Prosegue il nostro percorso alla scoperta di capolavori dell’arte che ispirano un racconto. Questo è dedicato al famoso quadro “La libertà che guida il popolo” di  Eugène Delacroix.

Nel 1829, Carlo X di Borbone, re di Francia, successore di Luigi XVIII, insedia a Parigi un governo clerical-reazionario guidato da Jules de Polignac, capo della “Congregazione”, una setta legata all’ambiente dei Gesuiti. Tale governo non esita a sciogliere il parlamento, a sospendere la libertà di stampa, a modificare il sistema elettorale a proprio vantaggio e a indire nuove elezioni. Dal 27 al 29 luglio 1830, il popolo insorge, regalando, alla Storia, le cosiddette “Tre Gloriose Giornate”. Delacroix realizza quest’opera in soli tre mesi. Forse perché impaziente di ricordare all’Europa, e al mondo intero, l’eterna lotta per la libertà dei parigini.|

Parigi chiama alla Rivoluzione.

Parigi è stanca.
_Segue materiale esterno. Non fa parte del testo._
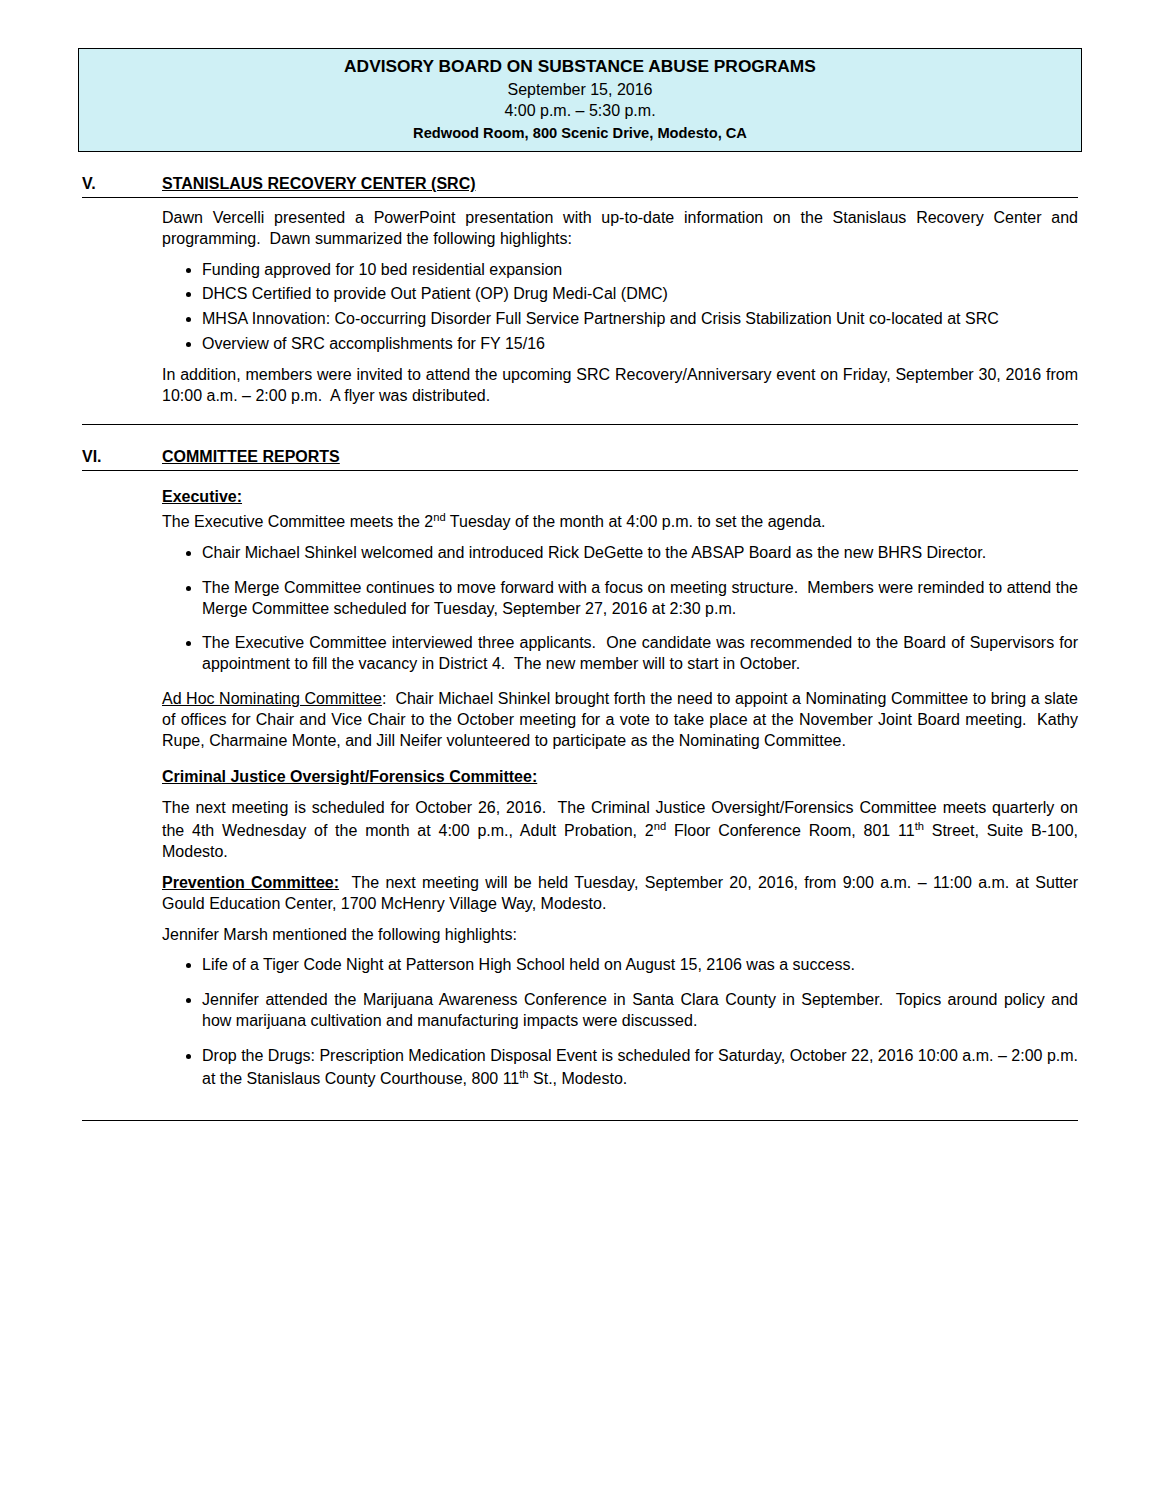ADVISORY BOARD ON SUBSTANCE ABUSE PROGRAMS
September 15, 2016
4:00 p.m. – 5:30 p.m.
Redwood Room, 800 Scenic Drive, Modesto, CA
V. STANISLAUS RECOVERY CENTER (SRC)
Dawn Vercelli presented a PowerPoint presentation with up-to-date information on the Stanislaus Recovery Center and programming. Dawn summarized the following highlights:
Funding approved for 10 bed residential expansion
DHCS Certified to provide Out Patient (OP) Drug Medi-Cal (DMC)
MHSA Innovation: Co-occurring Disorder Full Service Partnership and Crisis Stabilization Unit co-located at SRC
Overview of SRC accomplishments for FY 15/16
In addition, members were invited to attend the upcoming SRC Recovery/Anniversary event on Friday, September 30, 2016 from 10:00 a.m. – 2:00 p.m. A flyer was distributed.
VI. COMMITTEE REPORTS
Executive:
The Executive Committee meets the 2nd Tuesday of the month at 4:00 p.m. to set the agenda.
Chair Michael Shinkel welcomed and introduced Rick DeGette to the ABSAP Board as the new BHRS Director.
The Merge Committee continues to move forward with a focus on meeting structure. Members were reminded to attend the Merge Committee scheduled for Tuesday, September 27, 2016 at 2:30 p.m.
The Executive Committee interviewed three applicants. One candidate was recommended to the Board of Supervisors for appointment to fill the vacancy in District 4. The new member will to start in October.
Ad Hoc Nominating Committee: Chair Michael Shinkel brought forth the need to appoint a Nominating Committee to bring a slate of offices for Chair and Vice Chair to the October meeting for a vote to take place at the November Joint Board meeting. Kathy Rupe, Charmaine Monte, and Jill Neifer volunteered to participate as the Nominating Committee.
Criminal Justice Oversight/Forensics Committee:
The next meeting is scheduled for October 26, 2016. The Criminal Justice Oversight/Forensics Committee meets quarterly on the 4th Wednesday of the month at 4:00 p.m., Adult Probation, 2nd Floor Conference Room, 801 11th Street, Suite B-100, Modesto.
Prevention Committee: The next meeting will be held Tuesday, September 20, 2016, from 9:00 a.m. – 11:00 a.m. at Sutter Gould Education Center, 1700 McHenry Village Way, Modesto.
Jennifer Marsh mentioned the following highlights:
Life of a Tiger Code Night at Patterson High School held on August 15, 2106 was a success.
Jennifer attended the Marijuana Awareness Conference in Santa Clara County in September. Topics around policy and how marijuana cultivation and manufacturing impacts were discussed.
Drop the Drugs: Prescription Medication Disposal Event is scheduled for Saturday, October 22, 2016 10:00 a.m. – 2:00 p.m. at the Stanislaus County Courthouse, 800 11th St., Modesto.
Inquieta. Rabbiosa.

Ancora una volta, ha sopportato troppo. Si è affidata a una speranza vana. E ha commesso un errore.

Ingenuità?

O mera stupidità?

Poco importa…

Parigi freme. Trema. Ruggisce come un leone ridestato da un letargo cui non era avvezzo.

Brama il passo concitato della sommossa. L’odore acre del fumo. Il rumore sordo degli spari.

E il calore…

Quel calore intenso che rende secca la gola e così indomito il cuore.

Già…

Il cuore!

Il mio, lo sento battere appena. Piano, lento, irregolare… Quasi abbia paura di sgretolare le mie povere ossa e squarciare il mio debole petto.

Non resisterà a lungo…

Io, non resisterò a lungo.

Il suo ritmo, poi, ricorda quello dei tamburi che accompagnano il disgraziato al patibolo…

Che diavolo!

Oggi, quel disgraziato, sono io. Sono io, che sto per gettarmi tra le braccia della Morte…

Ma, Dio mi sia testimone, sto sorridendo. Nonostante le vesti lacere. Nonostante la nudità. E nonostante il calzino sfilato.

Perché Parigi merita il mio sorriso, seppur incrinato in una smorfia… Insieme al mio perdono.

Inoltre…

Non posso sfigurare ai piedi della gloriosa fanciulla.

“La vittoria è vicina”, sembrano promettere i suoi occhi…

“La giustizia vi sostiene”, sembrano gridare le sue labbra…

“La libertà è vostra”, sembrano affermare i suoi seni, morbidi e sodi come quelli che ci hanno svezzati…

È una fiera che nessun uomo, assennato o pazzo che possa essere, oserebbe mai ridurre in catene. Nessuno, fra noi, oscurerebbe la sua luce.

Né il soldato che mi ha preceduto all’Inferno, steso laggiù…

Né il monello che sta brandendo una pistola, anzi due, come se fossero bambole…

Che assurdità!

Non sa, forse, che, alla sua età, non dovrebbe giocare a fare l’adulto?

Se ne fossi in grado, lo costringerei a correre via, a gambe levate… E gli imporrei di godersi i suoi sciocchi anni di bambino…

Nemmeno il borghese, impeccabile nel suo gilet, ha il coraggio di avanzare… E di porsi in prima linea. Per quanto superbo, anche il suo sguardo è sgomento…

Agogna un conforto amico. Una presenza materna. Un segno divino.

Le campane di Notre Dame non fanno che affrettare il mio trapasso…

Le sento implorare, in lontananza.

È, dunque, ora?

E sia…

Insorgi, Parigi mia…

Riposa, cuore mio…

E, tu… Tu, gloriosa fanciulla, la cui corona è un vecchio berretto frigio, trionfa!

Saldo è, il Tricolore, nella tua mano.

E ha un sapore di libertà, il mio sospiro.

[Eugène Delacroix, La Libertà che guida il popolo, 1830. Olio su tela, 235×260 cm. Parigi, Museo del Louvre.]